Graduating to first-class cricket in 1838, Grout made his first appearance against the MCC on 17 May at Parker's Piece, where he made 14 as Cambridge took a decisive nine-wicket victory. He then moved down the batting order and scored one and 17 in a rain-affected match against Cambridge Town cricket club, followed by five and 15 against Oxford University on 6 July.
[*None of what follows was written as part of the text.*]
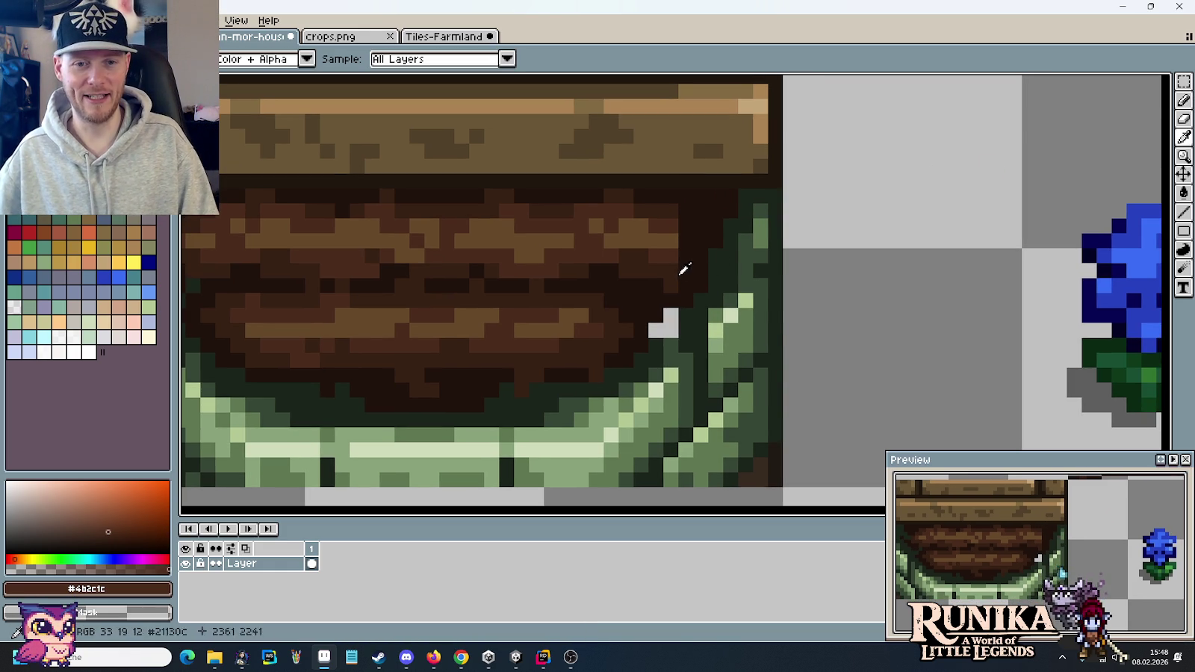
pyautogui.click(685, 268)
pyautogui.press('b')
In total he scored 69 runs across his four matches in the summer of 1838, at a batting average of 11.50.

Grout continued to play for the University team in the summer of 1839. He faced Cambridge Town once more on 16 May, making 14 and zero, followed by 19 – then a career best – against the MCC on 23 May. Following a score of 18 against Oxford University, Grout then made his career-best score in what would be his final match. Against the MCC at Lord's Cricket Ground he made 28 in the first innings before falling to James Cobbett, followed by a duck in the second. His second and final season had yielded 79 runs at 13.16.